This morning, as I was baking a cake and doling out spoonfuls of batter to eager little mouths and orchestrating a silly celebration for my younger daughter’s half-birthday, millions of other women were marking this day with much less joyous memories. October 15th is Pregnancy and Infant Loss Remembrance Day, and the entire month of October is dedicated to bringing awareness to the small souls we never got a chance to fully know and the mothers who bravely carried them.
The scene in my house during a chilly October eight years ago was a very different one. Quiet sadness filled the air, rooms were blatantly devoid of the sweet sound of children’s voices, and tears flowed freely instead of laughter. This was when I became a statistic, one in four women, yet felt individually broken and completely alone. This was when we lost our first baby and all my hopes and dreams seemed shattered.
My pregnancy loss is not something I’ve talked about publicly, and have scarcely talked about privately, even with my closest family and friends. I’ve hinted and alluded to it, but I’ve never been able to find the words to fully discuss it. I’ve never known how to expose that tender part of my soul that will forever be marked by a missing piece.
How do I find the words to describe the hope and joy I unwittingly carried with me across shining seas? A beautifully surprising souvenir from our honeymoon, a perfect reminder of that journey of love. How can I tell of the excitement and uncertainty we felt as we glimpsed how our lives and our family would change? There is no way to describe the deep sense of fulfillment that resided within me alongside the hope of this infinitely wished-for child. A lifelong dream pictured upon an ultrasound screen.
Do I reveal how I raced to the store and bought a red stroller, on a whim, before my belly showed the slightest swell? Do I tell you how foolishly in love I was with this tiny being inside of me? Do I mention plans that were changed for months in advance as we anticipated the impending arrival of this baby? Do I dare admit how oblivious I was to the fragility of this growing ball of joy that already filled my whole heart?

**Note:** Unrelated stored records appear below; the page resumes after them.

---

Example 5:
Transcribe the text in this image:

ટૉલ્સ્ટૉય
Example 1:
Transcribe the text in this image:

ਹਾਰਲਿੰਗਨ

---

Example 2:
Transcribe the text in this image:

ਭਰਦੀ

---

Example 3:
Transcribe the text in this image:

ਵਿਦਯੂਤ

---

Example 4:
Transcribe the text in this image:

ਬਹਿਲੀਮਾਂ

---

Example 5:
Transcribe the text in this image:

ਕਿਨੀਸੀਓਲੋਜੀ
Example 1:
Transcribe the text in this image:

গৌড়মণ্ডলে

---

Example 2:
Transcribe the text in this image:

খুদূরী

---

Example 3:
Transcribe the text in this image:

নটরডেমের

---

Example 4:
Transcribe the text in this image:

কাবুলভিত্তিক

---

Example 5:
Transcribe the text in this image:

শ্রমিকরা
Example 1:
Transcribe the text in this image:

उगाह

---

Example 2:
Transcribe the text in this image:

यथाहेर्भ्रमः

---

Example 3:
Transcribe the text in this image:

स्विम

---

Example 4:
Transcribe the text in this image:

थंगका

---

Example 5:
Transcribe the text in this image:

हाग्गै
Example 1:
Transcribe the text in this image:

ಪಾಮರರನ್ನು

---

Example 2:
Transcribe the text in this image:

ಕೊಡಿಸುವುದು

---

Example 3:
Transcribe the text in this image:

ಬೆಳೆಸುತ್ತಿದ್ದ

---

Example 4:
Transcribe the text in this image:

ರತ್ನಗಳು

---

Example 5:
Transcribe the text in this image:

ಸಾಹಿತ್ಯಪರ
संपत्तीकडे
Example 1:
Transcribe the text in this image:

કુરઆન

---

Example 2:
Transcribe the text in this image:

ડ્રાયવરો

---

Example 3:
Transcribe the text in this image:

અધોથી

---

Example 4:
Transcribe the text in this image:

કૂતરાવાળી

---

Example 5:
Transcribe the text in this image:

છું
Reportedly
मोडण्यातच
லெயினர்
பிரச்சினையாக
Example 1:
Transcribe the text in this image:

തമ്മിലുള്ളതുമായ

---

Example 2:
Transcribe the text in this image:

These are the easy parts. These are the good, if difficult memories.
What I don’t want to remember is how it all came crashing down. Sitting in an ultrasound room as the doctor told us things didn’t look as they should. The pounding of my own solitary heart as it drowned out the rest of his words. Choices, none of them good, all of them physically and emotionally painful. Waiting, for my body to rise and fall and flow like ocean waves crashing against jagged rocks. A harsh reckoning with reality that left me empty.
The tidal wave of emotions and self-doubt that came in the wake of this loss knocked me off my feet. Voices swirled within: “What is wrong with me that I can’t accomplish this one thing I was made for?”, “What if this is it, what if childlessness is my destiny?”, “A part of me is missing.” And even the sinister whisper, “You shouldn’t be feeling this upset, it was a mere few weeks, barely enough to consider a life.” Platitudes poured in from others, reassurances that felt like thoughtless daggers: “At least you know you can get pregnant,” “At least you weren’t that far along,” “At least you’re young and can try again.” There were no right words. There still aren’t.

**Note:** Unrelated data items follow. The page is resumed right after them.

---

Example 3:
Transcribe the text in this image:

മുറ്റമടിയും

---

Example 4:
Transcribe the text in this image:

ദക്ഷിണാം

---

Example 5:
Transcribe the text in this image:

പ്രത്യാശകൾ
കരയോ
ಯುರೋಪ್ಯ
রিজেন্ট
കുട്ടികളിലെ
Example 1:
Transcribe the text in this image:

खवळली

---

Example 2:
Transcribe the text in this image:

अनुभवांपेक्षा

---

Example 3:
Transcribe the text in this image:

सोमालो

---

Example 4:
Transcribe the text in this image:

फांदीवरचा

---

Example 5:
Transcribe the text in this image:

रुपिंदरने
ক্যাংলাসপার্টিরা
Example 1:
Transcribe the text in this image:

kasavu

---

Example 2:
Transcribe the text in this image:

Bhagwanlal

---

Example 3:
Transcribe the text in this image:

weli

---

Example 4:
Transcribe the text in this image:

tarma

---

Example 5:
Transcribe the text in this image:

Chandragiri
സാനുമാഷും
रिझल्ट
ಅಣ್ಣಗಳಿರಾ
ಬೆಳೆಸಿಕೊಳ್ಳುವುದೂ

There aren’t the words to describe how my self-worth and sense of self slowly slipped away over those cold months following my loss. There aren’t the words to tell how bad habits and painful patterns crept in and nearly overtook me. There aren’t the words to describe how my brand new marriage, shining with hope just a few months before, became a tattered rag, barely holding on by a thread. In losing that baby, I nearly lost everything.
For those who have not gone through it, the loss of an unborn child is impossible to explain. It can be silent and shameful. The burden of grief can feel heavier than anything you could have imagined, yet illusive in it’s intangibility. Though it’s a loss of someone you never met on this side of life, it can be more intimately affecting than anyone who’s walked beside you rather than lived inside you.
And for those who have gone through it, the loss is so deeply personal that it can feel impossible to relate, even to those who have suffered through the same. Because it will never be the same. It will always be your body and your baby you must mourn. It will always be a deep and private grief you will carry within, in place of who was once there.
This story remains a hard one to tell, one for which I still don’t feel like I have all the words. One that even now feels too raw to share. But I share it in hopes that it helps. I hope it helps someone who is struggling with their own loss feel a little less alone in their suffering. I hope it helps someone who knows a friend or family member going through loss understand a bit more about the depth of their loved one’s grief and the lasting affects of losing someone, however small, so intimately intertwined with them.
In all of it’s difficulty and sorrow, this story is ultimately a happy one. The happy ending isn’t the three healthy, vibrant children who now fill my days, though I am infinitely grateful for them. The happiness is what I found on the other side of suffering – myself. Grief forces harsh truths to the surface, and had I not gone through this loss, I would not be the person, or more importantly, the mother, I am today. It taught me to be softer, more compassionate; to be aware of the silent struggles that all of us are walking through. It taught me my own strength and resiliency as I moved forward and grew. It taught me the fragility of life, and how to resist holding onto it so tightly, lest it crumble in my fingertips. It taught me the depth of loss and the vastness of love.